** Start Excerpt to read **

Reputation: 31
I'm new in proggraming so don't be cruel to me :) I'm struggling with problem of the highest number of consecutive repetitions in a string. I'm given a substring for example "ABC", then I have a file with sequences of letters ex. "ABC ABC BBC CDA ABC ABC ABC DBA"(here spaces not included,used only for better look). Here output should be 3, this is the highest number of repetitions one after another.
I'm thinking of using str.count(sub[, start[, end]]
method, but I have no idea how to use it in order to have valid output. I've been trying to create substring s = string[i][j] and then use s2 which is string[i+len(substring):j+len(substring)]
but it seems too much cases so I gave up on it. Using code below I had valid output but only in few cases. I hope you'll help me with it. Thanks!
substr_count = 0
string = "ABCABCBBCCDAABCABCDBA"
while True:
start = 0
substring = "ABC"
loc = string.find(substring,start)
if loc == -1:
break
substr_count += 1
start = loc + len(substring)
Upvotes: 2
Views: 535
Reputation: 10799
As usr2564301 said, itertools.groupby
would be the way to go.
Here's a silly, kind of brute-force-ish way to go about it:
def max_repititions(string, substring):
if not substring:
return 0
for count in range(len(string), 0, -1):
if substring*count in string:
return count
return 0
string = "ABCABCBBCCDAABCABCDBA"
substring = "ABC"
print(max_repititions(string, substring))
Upvotes: 4
Reputation: 90
You can do this very easily with only three lines of code using regular expressions.
import re
string = "ABCABCBBCCDAABCABCDBA"
string_regex = re.compile(r'(ABC)*')
in_a_row = string_regex.search(string)
substr_count = len(str(in_a_row[0])) / len('ABC')
print(substr_count)
import re like you would any other package, define the string, put whatever you want to find in that string where the (ABC) is now and go.
This works by searching a given string, in this case named 'string' for any number of repeating (that's what the asterisk is for) strings you define in the parenthesis. Then simply take the length of in_a_row and divide it by the length of the string you asked it to find and you will be left with a numerical output of how many times it repeats.
Upvotes: 1

** End Excerpt to read **
** Start Dataset content **

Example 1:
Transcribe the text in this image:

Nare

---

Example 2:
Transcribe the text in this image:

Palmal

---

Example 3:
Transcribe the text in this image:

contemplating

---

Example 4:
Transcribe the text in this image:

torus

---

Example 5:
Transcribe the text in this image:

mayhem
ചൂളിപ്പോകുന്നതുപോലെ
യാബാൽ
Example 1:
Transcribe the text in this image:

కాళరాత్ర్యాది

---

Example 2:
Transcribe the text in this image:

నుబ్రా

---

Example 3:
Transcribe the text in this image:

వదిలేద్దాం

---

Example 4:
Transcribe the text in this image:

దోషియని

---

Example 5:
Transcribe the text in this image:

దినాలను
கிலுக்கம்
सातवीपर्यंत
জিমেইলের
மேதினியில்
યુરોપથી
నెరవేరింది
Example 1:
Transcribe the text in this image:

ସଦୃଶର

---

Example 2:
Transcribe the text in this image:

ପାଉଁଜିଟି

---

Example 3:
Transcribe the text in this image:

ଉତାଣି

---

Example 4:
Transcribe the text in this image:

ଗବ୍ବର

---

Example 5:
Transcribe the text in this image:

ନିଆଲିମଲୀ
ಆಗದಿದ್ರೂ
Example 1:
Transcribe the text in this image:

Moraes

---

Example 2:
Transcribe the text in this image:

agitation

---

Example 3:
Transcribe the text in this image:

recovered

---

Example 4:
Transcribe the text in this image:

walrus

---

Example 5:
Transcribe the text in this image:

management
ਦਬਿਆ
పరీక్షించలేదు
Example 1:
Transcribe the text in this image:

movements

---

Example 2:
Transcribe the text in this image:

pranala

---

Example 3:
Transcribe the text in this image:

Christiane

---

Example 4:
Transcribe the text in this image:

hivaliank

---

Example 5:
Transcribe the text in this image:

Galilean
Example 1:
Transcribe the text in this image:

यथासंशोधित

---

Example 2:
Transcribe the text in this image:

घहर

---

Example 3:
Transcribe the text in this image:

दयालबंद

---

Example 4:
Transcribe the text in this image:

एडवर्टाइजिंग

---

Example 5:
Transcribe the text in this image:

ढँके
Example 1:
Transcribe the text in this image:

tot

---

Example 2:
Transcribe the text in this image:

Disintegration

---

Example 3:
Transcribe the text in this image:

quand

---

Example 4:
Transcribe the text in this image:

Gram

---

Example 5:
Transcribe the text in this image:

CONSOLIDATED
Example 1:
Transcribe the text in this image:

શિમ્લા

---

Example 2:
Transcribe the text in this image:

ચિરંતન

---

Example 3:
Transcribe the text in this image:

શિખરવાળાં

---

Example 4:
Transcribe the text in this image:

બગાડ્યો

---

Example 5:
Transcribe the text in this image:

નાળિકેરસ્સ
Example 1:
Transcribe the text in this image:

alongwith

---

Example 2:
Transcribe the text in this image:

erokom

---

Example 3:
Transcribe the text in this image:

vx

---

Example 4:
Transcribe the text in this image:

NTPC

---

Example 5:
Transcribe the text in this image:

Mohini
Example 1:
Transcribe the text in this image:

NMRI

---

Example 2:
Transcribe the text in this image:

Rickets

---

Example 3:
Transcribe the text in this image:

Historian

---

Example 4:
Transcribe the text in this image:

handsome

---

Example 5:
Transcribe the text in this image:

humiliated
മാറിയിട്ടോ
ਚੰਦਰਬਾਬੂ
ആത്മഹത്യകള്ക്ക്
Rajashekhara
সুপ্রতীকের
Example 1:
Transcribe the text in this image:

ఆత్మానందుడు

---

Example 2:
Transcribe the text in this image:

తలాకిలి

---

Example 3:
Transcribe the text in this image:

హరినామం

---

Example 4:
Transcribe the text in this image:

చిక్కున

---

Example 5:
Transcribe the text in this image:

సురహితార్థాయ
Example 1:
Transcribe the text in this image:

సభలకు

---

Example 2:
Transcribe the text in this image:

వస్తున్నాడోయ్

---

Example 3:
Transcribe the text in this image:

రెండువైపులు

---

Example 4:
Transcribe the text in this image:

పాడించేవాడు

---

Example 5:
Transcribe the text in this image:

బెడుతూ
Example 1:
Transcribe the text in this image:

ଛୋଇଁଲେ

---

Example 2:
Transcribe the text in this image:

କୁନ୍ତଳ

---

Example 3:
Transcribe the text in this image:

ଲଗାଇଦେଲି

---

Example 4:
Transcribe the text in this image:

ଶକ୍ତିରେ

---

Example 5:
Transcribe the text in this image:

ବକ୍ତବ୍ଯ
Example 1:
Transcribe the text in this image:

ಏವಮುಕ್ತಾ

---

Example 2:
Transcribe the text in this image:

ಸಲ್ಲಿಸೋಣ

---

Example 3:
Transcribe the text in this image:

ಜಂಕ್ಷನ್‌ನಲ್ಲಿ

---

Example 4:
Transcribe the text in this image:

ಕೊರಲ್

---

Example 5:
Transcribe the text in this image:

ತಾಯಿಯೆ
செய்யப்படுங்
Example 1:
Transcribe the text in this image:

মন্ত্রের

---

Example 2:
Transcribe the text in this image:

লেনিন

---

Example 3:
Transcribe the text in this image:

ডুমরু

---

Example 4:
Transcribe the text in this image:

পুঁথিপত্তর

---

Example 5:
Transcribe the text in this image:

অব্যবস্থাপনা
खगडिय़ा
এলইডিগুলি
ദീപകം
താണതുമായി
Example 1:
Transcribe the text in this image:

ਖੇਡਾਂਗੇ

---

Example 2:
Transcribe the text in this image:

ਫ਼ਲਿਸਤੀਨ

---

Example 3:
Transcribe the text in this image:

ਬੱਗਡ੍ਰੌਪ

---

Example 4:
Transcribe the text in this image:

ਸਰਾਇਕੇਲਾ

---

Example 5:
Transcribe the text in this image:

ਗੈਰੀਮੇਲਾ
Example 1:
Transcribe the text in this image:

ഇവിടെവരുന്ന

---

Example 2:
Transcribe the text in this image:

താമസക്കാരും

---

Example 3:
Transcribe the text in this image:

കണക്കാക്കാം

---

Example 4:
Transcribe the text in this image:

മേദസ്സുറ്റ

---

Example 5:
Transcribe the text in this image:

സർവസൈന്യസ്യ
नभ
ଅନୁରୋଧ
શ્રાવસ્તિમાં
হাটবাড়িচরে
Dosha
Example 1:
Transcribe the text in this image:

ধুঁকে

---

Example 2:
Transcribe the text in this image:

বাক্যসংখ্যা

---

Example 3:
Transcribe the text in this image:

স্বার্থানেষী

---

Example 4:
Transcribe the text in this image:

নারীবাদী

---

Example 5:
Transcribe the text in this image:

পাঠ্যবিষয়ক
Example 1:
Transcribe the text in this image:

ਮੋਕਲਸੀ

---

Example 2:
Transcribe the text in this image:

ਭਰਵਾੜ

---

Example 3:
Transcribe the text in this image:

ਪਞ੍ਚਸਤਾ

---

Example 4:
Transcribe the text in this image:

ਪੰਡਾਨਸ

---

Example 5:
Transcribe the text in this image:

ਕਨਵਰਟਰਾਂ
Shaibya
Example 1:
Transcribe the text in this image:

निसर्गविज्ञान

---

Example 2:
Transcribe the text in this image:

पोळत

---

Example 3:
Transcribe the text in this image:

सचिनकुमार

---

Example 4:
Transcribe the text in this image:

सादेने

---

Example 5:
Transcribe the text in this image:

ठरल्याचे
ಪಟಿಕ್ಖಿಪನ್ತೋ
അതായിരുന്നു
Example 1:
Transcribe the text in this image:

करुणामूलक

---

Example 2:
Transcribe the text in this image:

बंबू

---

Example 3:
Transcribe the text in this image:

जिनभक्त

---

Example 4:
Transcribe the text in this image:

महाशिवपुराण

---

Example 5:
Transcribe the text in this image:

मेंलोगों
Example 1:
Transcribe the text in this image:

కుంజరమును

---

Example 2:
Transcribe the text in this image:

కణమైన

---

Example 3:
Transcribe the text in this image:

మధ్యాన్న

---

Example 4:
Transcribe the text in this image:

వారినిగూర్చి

** End Dataset content **

To-do list:
1 > Answer these from the thread on counting consecutive repetitions in a string:
(a) For the sample sequence the asker gives, what output should the program produce?
(b) According to the reply that credits usr2564301, what would be the way to go?
(c) In the regular-expression reply, what is the asterisk for?
2 > In the thread on counting consecutive repetitions in a string, why does the regular-expression reply divide the length of in_a_row by the length of 'ABC'?
The records have nothing to do with what follows.

Worked solutions:
1 >
(a) 3
(b) itertools.groupby
(c) It matches any number of repeating strings defined in the parentheses.

2 > The pattern searches the string for any number of repeats of the string in the parentheses. Dividing the length of that match by the length of the searched-for string therefore gives a number: how many times it repeats.